The backend database
We use MySQL [16] as the backend database. Figure 2 shows the primary data structure. The User table stores the information of the CDSS users. When the CDSS is connected to an EHR system, the user information can be transformed to a patient table in the EHR system. The asmt_results table is the main component that stores the assessments patients have done. Since our CDSS will give recommendations on CRC screening methods, the result_scrn_test table serves as a relation table, which represents a many-to-many relationship between assessment results and screening methods. All the detailed information (e.g., test name, test time interval, test performance, etc.) on screening methods will be kept in the scrn_tests table.

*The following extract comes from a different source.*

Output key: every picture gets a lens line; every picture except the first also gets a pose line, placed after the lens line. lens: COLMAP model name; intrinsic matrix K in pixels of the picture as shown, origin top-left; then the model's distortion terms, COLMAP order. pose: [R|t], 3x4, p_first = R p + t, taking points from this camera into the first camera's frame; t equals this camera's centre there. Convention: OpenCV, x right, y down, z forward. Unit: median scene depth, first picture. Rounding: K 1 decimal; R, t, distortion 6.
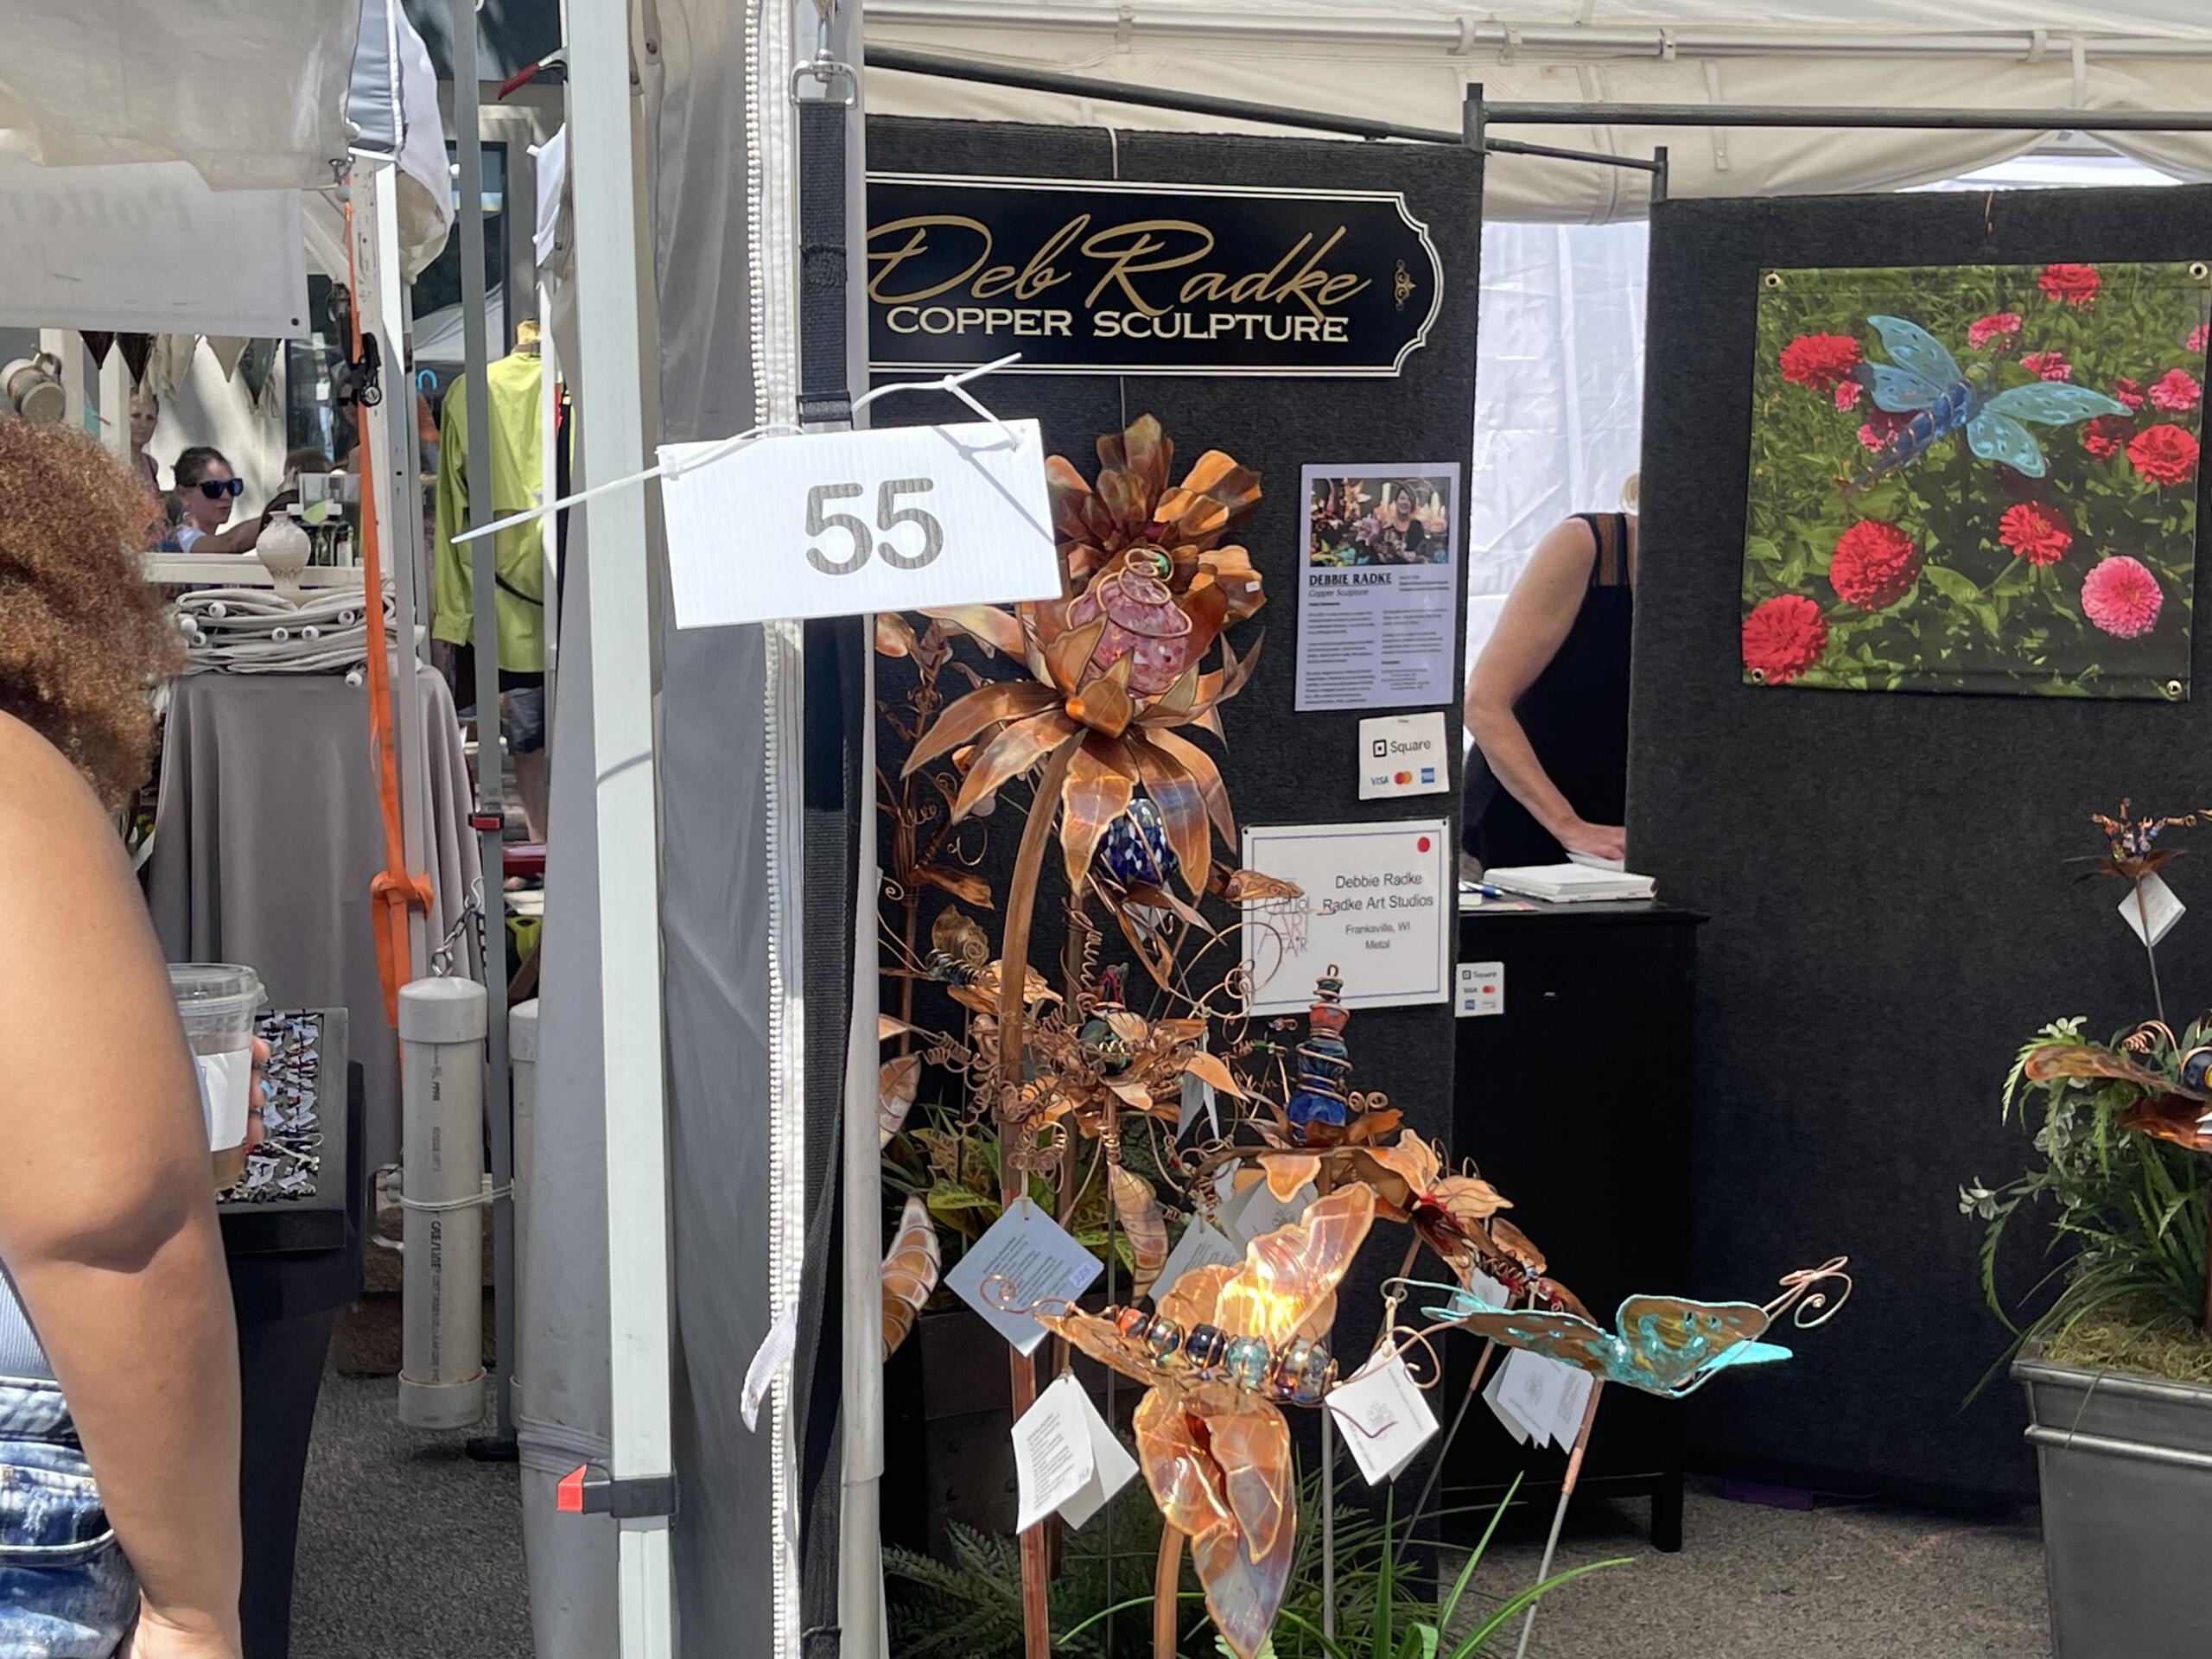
lens RADIAL K [[3190.4, 0, 1102.6], [0, 3190.4, 843.2], [0, 0, 1]] dist [0.086644, 0.000000]
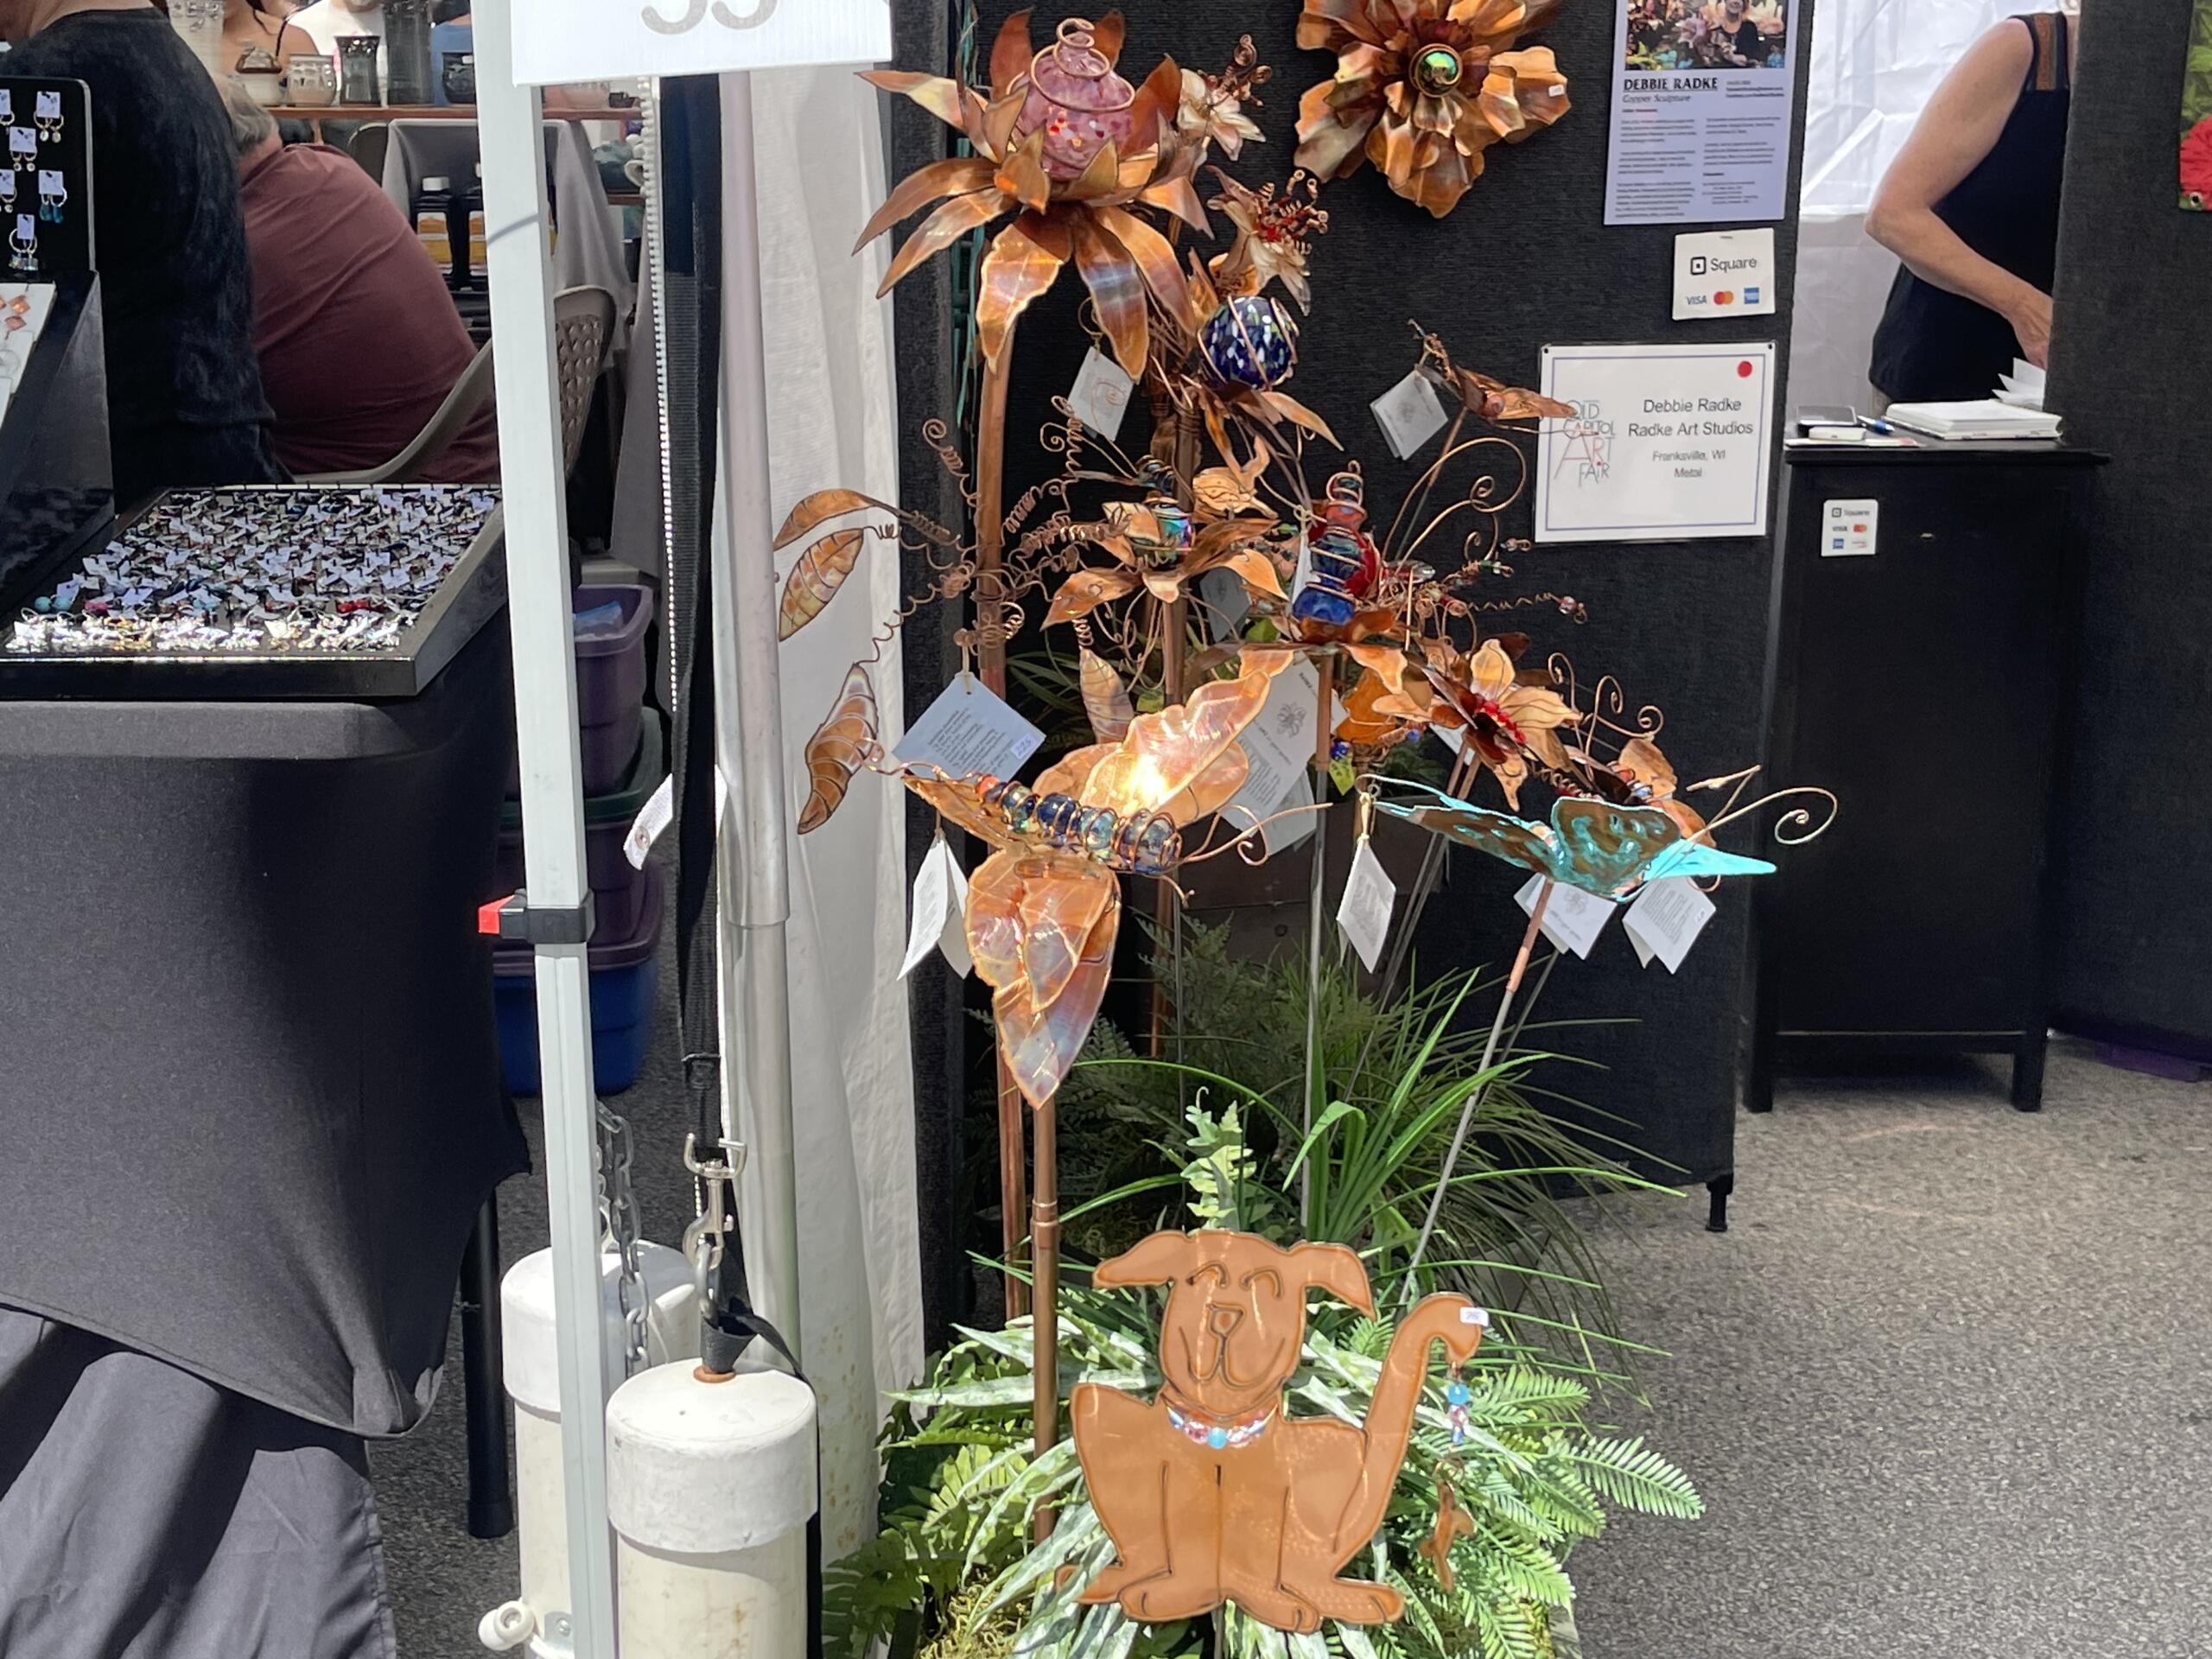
lens RADIAL K [[3190.4, 0, 1092.3], [0, 3190.4, 837.9], [0, 0, 1]] dist [0.086644, 0.000000]
pose [[0.976398, 0.055197, -0.208805, 0.121336], [-0.025828, 0.989694, 0.140848, 0.009400], [0.214427, -0.132130, 0.967762, 0.003859]]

The asmt_questionnaire table defines questionnaire title and theme. In each questionnaire, there will be several sections, which contain some similar type of questions. The asmt_sections table describes the section title and its preferred style. All the questions will be stored in the asmt_questions table. Each question has a status attribute, which has a potential value of active or disabled. This attribute will help CDSS administrator add or delete questions for each questionnaire easily, making the database design more flexible and extensible. Options for each question will be kept in the asmt_options table, with a type attribute to indicate the type of input (such as a radio button or a text input) and a value indicating the risk score for each risk factor. The full list of attribute descriptions can be found in Additional file 1.

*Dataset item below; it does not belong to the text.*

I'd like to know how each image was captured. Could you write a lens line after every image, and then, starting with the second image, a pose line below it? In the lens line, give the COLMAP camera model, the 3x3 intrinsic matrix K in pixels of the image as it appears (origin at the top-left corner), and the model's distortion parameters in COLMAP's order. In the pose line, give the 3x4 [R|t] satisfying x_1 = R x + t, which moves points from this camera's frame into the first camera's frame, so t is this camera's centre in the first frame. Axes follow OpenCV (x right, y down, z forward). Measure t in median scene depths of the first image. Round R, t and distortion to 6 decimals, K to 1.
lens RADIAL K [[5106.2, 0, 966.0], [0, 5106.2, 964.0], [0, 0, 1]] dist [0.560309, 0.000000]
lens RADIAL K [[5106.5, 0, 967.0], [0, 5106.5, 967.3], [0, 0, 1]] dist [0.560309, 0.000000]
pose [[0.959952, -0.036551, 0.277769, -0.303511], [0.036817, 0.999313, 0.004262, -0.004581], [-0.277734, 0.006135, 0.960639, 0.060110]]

The data structure of our database keeps all the relative information used by our CDSS. It also keeps the flexibility of changing questions and options in the questionnaire. By designing such a database structure, we have also maintained the flexibility for CDSS upgrades in the future.
The website design
Figure 3 demonstrates the design and workflow of the CRC CDSS website. The green-colored textboxes indicate a webpage in the CDSS. Other boxes describe the content of the pages. Our CDSS prototype has the following components and primary CDSS functions. The first is an interactive website with an anonymous scientific questionnaire to obtain the information about essential CRC risk factors. These questions are designed according to previous studies on CRC risk factors [8]. The second is a user-friendly display module with the risk scores calculated based on the input risk information. The third innovative component is an interactive visualization dashboard to show how changing lifestyle habits and diet preferences will affect their CRC risk level. The visualization is personalized based on the user input to the survey questions. Fourth, we incorporate a CDSS module to provide individualized recommendations on screening methods based on survey results and risk scores. The fifth is an appointment scheduling system with CRC providers based on user preferences on doctor characteristics and geographical locations. Last, the CDSS provide educational information on CRC preventative care.